The court concludes and finds that the two ordinances in question, designated Ordinance 69-1, or Escambia 70-1, and Ordinance 69-2, or Escambia 70-2, copies of which are attached to the amended bill of complaint herein, are unconstitutional, invalid and without the power of the county of Escambia and the board of county commissioners thereof to implement and enforce, and are hereby declared to be void and of no force or legal effect whatsoever.

It is, therefore, ordered and adjudged that the two ordinances described and referred to in the last of the foregoing paragraphs be and they are declared void and of no force or legal effect, and the county of Escambia and the board of county commissioners of said county, and each member thereof, and the successors in office to the members of said board, be and they are severally, collectively and jointly permanently enjoined and restrained from committing any act or acts, and from taking any step or steps toward the enforcement or implementation of said ordinances, or either one of them.

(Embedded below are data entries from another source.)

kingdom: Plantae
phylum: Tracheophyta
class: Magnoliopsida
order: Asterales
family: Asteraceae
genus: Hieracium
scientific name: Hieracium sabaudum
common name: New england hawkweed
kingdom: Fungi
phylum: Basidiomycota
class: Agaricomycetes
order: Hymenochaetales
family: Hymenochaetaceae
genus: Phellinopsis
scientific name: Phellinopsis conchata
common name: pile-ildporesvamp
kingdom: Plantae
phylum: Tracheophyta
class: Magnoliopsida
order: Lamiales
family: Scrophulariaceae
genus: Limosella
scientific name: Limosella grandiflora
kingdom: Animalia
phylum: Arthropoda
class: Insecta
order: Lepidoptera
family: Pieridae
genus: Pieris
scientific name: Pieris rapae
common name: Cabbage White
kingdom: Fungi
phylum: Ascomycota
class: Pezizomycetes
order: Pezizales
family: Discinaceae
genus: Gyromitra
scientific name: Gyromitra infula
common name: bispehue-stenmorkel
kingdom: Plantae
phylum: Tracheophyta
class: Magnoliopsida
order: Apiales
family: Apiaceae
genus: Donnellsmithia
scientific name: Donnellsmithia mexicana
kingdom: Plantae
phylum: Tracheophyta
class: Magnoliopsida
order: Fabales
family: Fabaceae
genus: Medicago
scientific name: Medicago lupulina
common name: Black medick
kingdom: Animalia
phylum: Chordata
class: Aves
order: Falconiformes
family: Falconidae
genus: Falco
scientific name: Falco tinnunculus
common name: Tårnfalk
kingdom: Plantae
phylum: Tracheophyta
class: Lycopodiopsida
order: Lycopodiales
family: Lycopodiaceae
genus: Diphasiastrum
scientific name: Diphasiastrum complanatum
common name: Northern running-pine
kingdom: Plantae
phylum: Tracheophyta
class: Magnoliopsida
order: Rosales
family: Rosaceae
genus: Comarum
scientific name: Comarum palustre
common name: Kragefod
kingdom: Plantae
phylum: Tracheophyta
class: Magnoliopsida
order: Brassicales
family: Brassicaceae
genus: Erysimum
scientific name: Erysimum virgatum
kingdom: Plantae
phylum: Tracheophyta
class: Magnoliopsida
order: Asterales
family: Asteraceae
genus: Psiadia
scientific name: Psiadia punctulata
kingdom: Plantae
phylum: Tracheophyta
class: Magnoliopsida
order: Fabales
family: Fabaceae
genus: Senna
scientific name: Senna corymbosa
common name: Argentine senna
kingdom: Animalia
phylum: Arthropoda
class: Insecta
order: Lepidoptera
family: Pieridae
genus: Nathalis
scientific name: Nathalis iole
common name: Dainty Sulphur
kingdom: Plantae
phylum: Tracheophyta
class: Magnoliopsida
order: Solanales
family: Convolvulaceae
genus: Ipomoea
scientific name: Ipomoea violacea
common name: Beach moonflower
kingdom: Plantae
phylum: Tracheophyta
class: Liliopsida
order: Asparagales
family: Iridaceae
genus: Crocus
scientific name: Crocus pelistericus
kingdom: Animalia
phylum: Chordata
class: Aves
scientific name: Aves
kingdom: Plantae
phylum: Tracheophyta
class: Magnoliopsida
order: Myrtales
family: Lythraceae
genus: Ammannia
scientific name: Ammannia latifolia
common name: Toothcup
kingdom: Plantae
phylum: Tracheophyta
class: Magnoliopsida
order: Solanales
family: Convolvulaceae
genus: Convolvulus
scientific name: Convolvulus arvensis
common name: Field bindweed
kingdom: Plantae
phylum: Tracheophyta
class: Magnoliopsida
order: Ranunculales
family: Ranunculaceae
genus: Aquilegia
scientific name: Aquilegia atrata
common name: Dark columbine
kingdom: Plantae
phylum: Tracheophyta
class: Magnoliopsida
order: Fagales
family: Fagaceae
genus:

The court has noted the prayer of the plaintiffs for an order requiring the county commissioners to pay to plaintiffs’ attorney an attorney's fee from funds appropriated to the use of the civil service board in its budget for legal services. Believing that in light of this judgment the board of county commissioners will hereafter honor the appropriate requisition for such purpose the court reserves jurisdiction herein pending action of said board of county commissioners upon such a requisition hereafter to be made.

Jurisdiction is also reserved to enter such further orders herein as hereafter become necessary for the enforcement of this judgment.